Fireworks Over Woyome GH¢51m Cash

By Daily Guide
Fireworks Over Woyome GH¢51m Cash

Alfred Agbesi Woyome
There were fireworks at the Supreme Court yesterday when the infamous Alfred Agbesi Woyome case came up for hearing.

This came about as there were strong indications that the Attorney General was giving up on recouping the GH¢51.2 judgement debt fraudulently paid to Woyome, the National Democratic Congress (NDC) financier, as judgement debt.

The Attorney General (AG), Marietta Brew Appiah-Oppong, represented by her deputy, Dominic Aryine, challenged former Attorney General Martin Amidu's locus in going after the money given to the NDC financier, saying that he (Amidu) was violating the Constitution by coming to court to retrieve the money.

She said it was only the AG's office that is mandated by law to do so.

Martin Amidu clashed with Dominic Aryine, over who has the right to examine the NDC businessman on why he had not refunded the controversial GH¢51.2 judgement debt paid to him by the NDC government.

When the case was due for hearing, Aryine stated that Amidu aka Citizen Vigilante, does not have the locus to mount the instant action.

He said although the former Attorney General (Amidu) was the plaintiff in whose favour the judgement was delivered as a public interest case, Amidu could not enforce the judgement of the court.

He explained that the said money was public fund and that the action by Amidu was also in public interest, but the former AG, coming under Article 2 of the 1992 Constitution, cannot enforce payment of the money.

In his view, the case had resulted in a consequential order directed at the AG, adding that per the Constitution, it is only the AG that must take steps to comply with the orders of the court.

The Deputy AG explained that under Article 88 of the Constitution and the State Proceedings Act, it is only the AG that is mandated by law to take action to protect public properties.

Mr Dominic Aryine said both the Constitution and the State Proceedings Act do not support the type of application Amidu had brought before the court.

Scandalous Depositions
Aryine posited that Amidu does not have a personal interest in the judgement and that even if the case had been brought for the sake of personal interest, the evidence in support “does not meet the standards set.”

He said the court ought to expunge paragraphs 8 to 21 of Mr Amidu's affidavit in support of the motion because “it is scandalous, frivolous, and unsubstantiated allegation” full of hear-say evidence.

Mr Amidu had indicated in the affidavit that the Attorney General (Marietta Brew Appiah-Opong), withdrew her application to examine Woyome before the Supreme Court because President Mahama personally gave an order.

• _TASK SET_:
[1] List every person named in the article about the Woyome judgement debt case.
[2] In the Woyome article, which paragraphs of Amidu's affidavit did the Deputy Attorney General ask the court to expunge?
[3] Write the next few paragraphs of the Woyome judgement debt article, picking up after its final sentence.

• _DATASET CONTENT_:
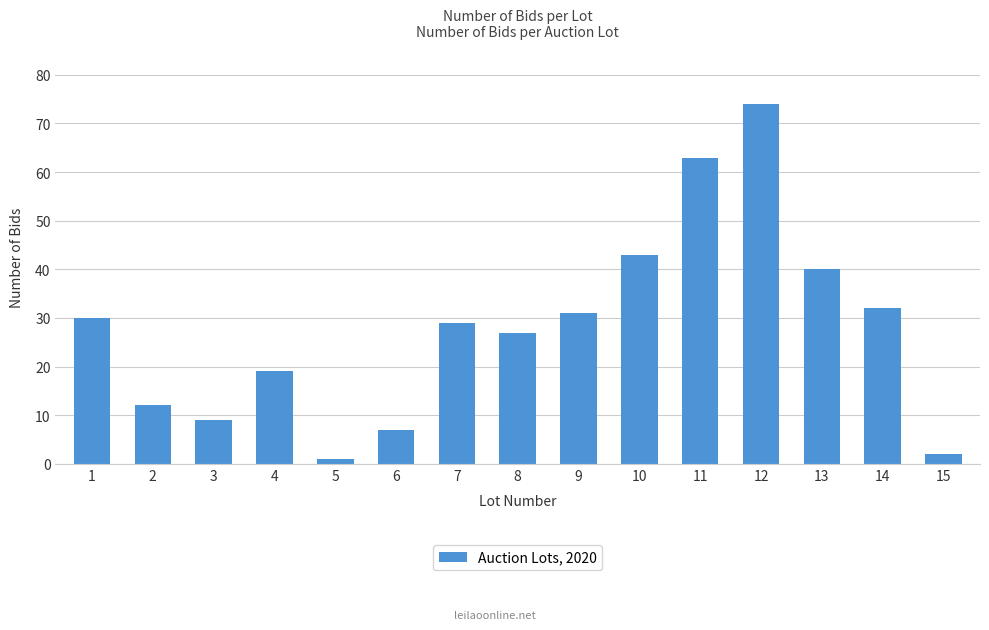

What is the value of the 2nd bar from the left?

12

• _TASK ANSWERS_:
[1]
Alfred Agbesi Woyome
Marietta Brew Appiah-Oppong
Dominic Aryine
Martin Amidu
President Mahama

[2] Paragraphs 8 to 21.

[3]
He said the AG backtracked in order to protect some National Democratic Congress officials, who benefited from the GH¢51.2 million fraudulent payout.

Amidu Returns Fire
Matters however, got worse when Aryine referred to Amidu as a lawyer with several years' standing at the Bar.

Amidu, who represented himself as the plaintiff-'lawyer' (removing his spectacles) snapped, “I am not a lawyer…I have stopped practising (as a lawyer)…”

However, it took the intervention of the sole judge Justice Kwasi Anin-Yeboah, to tidy the ruffled feathers of Citizen Vigilante.

Mr Amidu said whether he had an interest or not could be looked at by reading Article 2 of the Constitution in its entirety.

According to him, the order of the Supreme Court was directed at Woyome to refund the money and not to the AG.

'Solvent' Woyome
The former AG insisted that Woyome could pay the money but had just refused to do so.

He indicated that he was the proper person to be permitted to examine Woyome insisting, “He has the means; he is just refusing to pay.”

He wondered why the AG was preventing him from examining Woyome in public.

Ken Anku, lawyer for the NDC financier, opposed the application on the grounds deposed in the affidavit.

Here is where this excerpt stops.